EXERCISE INPUTS below:

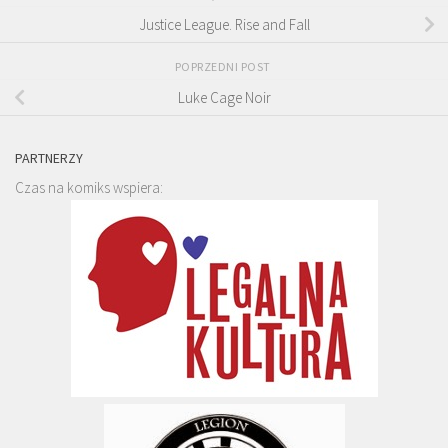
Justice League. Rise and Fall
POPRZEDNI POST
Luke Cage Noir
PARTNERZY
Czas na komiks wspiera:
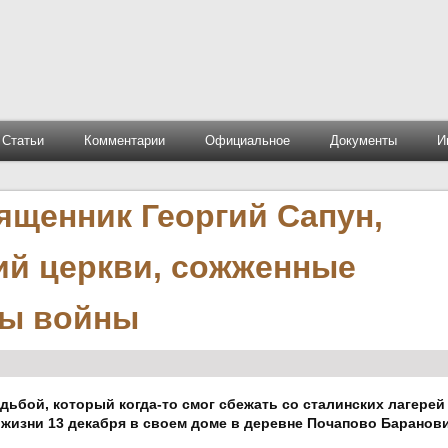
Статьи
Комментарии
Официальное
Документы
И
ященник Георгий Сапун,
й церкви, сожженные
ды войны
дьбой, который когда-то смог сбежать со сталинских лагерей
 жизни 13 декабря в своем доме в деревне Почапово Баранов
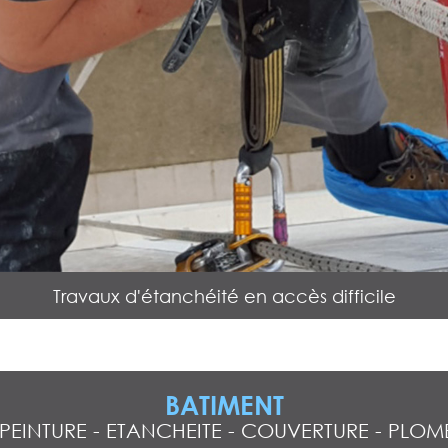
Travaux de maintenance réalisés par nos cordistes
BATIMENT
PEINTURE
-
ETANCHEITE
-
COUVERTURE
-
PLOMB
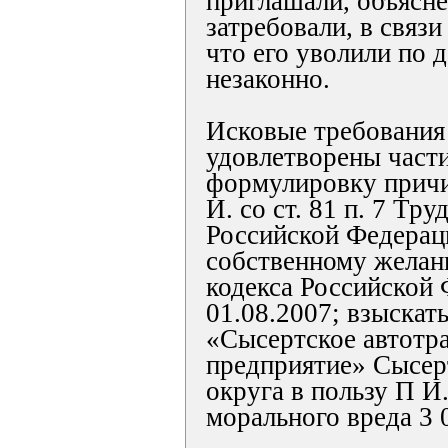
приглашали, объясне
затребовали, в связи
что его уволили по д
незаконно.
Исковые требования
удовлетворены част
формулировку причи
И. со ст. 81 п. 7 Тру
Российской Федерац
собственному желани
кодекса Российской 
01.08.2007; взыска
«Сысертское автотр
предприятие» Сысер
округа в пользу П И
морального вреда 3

End of EXERCISE INPUTS.
EXERCISE INPUTS below:

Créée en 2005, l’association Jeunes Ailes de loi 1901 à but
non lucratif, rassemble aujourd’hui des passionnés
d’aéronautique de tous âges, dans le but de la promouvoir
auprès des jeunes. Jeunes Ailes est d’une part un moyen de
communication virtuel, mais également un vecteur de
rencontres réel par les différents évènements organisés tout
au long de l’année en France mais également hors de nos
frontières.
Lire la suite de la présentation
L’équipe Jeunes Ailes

End of EXERCISE INPUTS.

TASK TO COMPLETE – Starting at the line above with "Justice League. Rise and Fall", output every line exactly up to and including the line with "дьбой, который когда-то", but none of the pictures.

COMPLETED TASK –
Justice League. Rise and Fall
POPRZEDNI POST
Luke Cage Noir
PARTNERZY
Czas na komiks wspiera:
Статьи
Комментарии
Официальное
Документы
И
ященник Георгий Сапун,
й церкви, сожженные
ды войны
дьбой, который когда-то смог сбежать со сталинских лагерей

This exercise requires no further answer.